With today's economy and how price psychology works, they are never going to have just a normal membership and just one premium tier as you suggest. At the end of the day, J-Novel Club is a business and this tier system is one way they can generate income.
If you go to a restaurant like Olive Garden you will see some of their meals have "premium sides" for a couple of dollars extra. Why would asparagus be premium? It is a vegetable. This is to introduce price anchoring, relative pricing, and account for the cost of the vegetable. The same is true for selling a large popcorn for $0.50 more then a medium at a movie theater. If you present a customer a choice of a small and large popcorn, most people choose small. If you add a medium size and make it slightly cheaper than the large, more people will choose the large because of the price anchoring and perceived value. The movie theater does not actually want you to buy the medium size in this case.
Considering the above, J-Novel should have made the Readers membership and Club membership the same but forced the Premium Club Membership as you have to pay for the readers library whether you want it or not, you get 799 coins a month, and you get a 10% coin discount. That would help maximize the profit the company gets off the membership.
Instead we the consumers get a meaningful choice. If you want to read the library and get the latest novels, with the ability to get a sizable discount on purchases, get the Premium Readers Club bundle.
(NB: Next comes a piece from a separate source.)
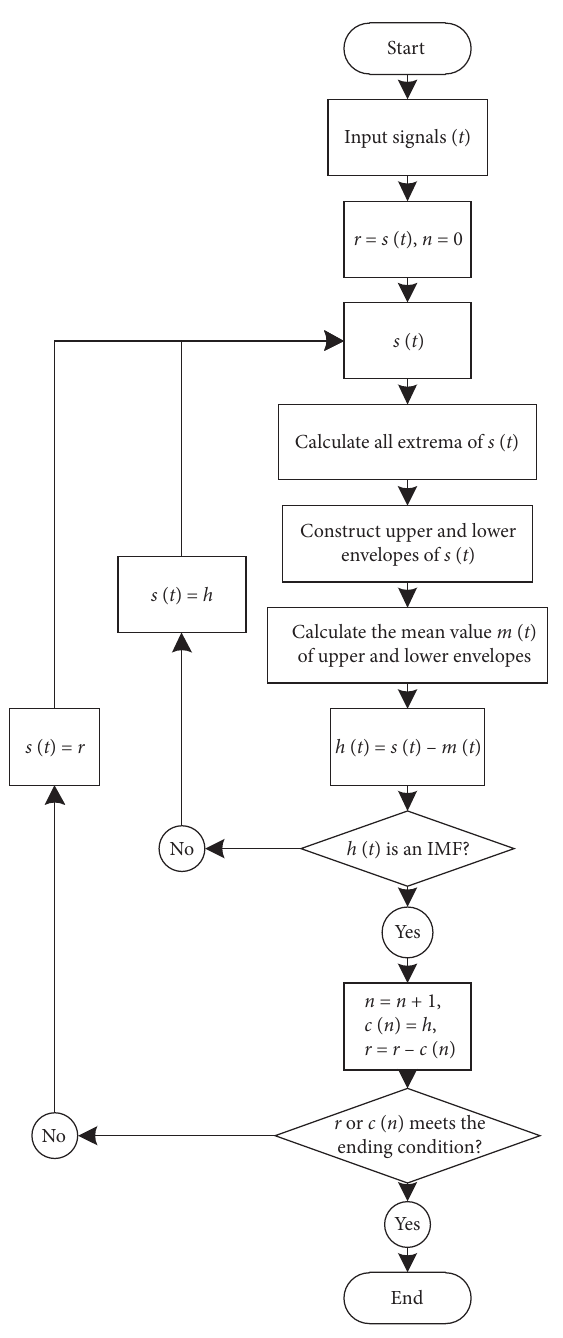
Figure 10: The flow chart of EMD method after EMD decom- position of signal s ( t ) , a remainder r , and I IMF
Money is tight and you don't need the readers library or you have no interest in the library at all, scale back and just get Premium Club membership.
This meaningful choice to save money could be considered a violation of "shareholder theory" (e.g.: maximize profits at all costs) so no idea why the accountants a J-Novel let this though.
So, this could have been so much worse. I'm fine with how the new tiers are laid out.
-
No lots of people subscribe to premium as a convenience, they don't redeem all of there coins at once, they find a good series and then splurge.
Hell when I read Ascendance of a book worm prior to getting a J-Novel subscription, I bought like 13 volumes at once. Same for Lazy Dungeon Master.
I've saved up about 2 years worth of coins, and when I find a good series I splurge. Sometimes I find good ones on catchup cant read them during the month but like them and continue afterwards buying the books
I don't think of it as them ending a discount, because its not them ending a discount. They are trying to conflate premium currency with real money, if that is the case then don't use premium currency just use a credit amount in your account. The reason they don't do this, and they use premium currency is because they want to abstract the cost for the consumer, so that they can perpetrate scummy practices like we've just seen.
It was sold as 1 month 1 book. Now its not that. And for the remaining 6 months of my subscription I am getting less than what I paid for.
Anyway, I've cancelled my subscription, and will unlikely be renewing. I'll go back to buying as and when I want to. There's no point on me sitting on premium currency that is depreciating every year, because of bullshittery, when merely not spending nets me 5% in my savings account.
The analogy of gift cards is a pile of crap, because it was sold as 1 month 1 book. Which is why I said from the start if they want to up prices, then up the subscription price, and up the price to buy the currency, don't fuck with the amount of currency required to buy a book. Instead they've literally just scammed a large part of their customer base 15% the value of the subscription they paid for.
Imagine going to a dealership buying a car, and getting it delivered 2 months later without 2 of the wheels and half an engine.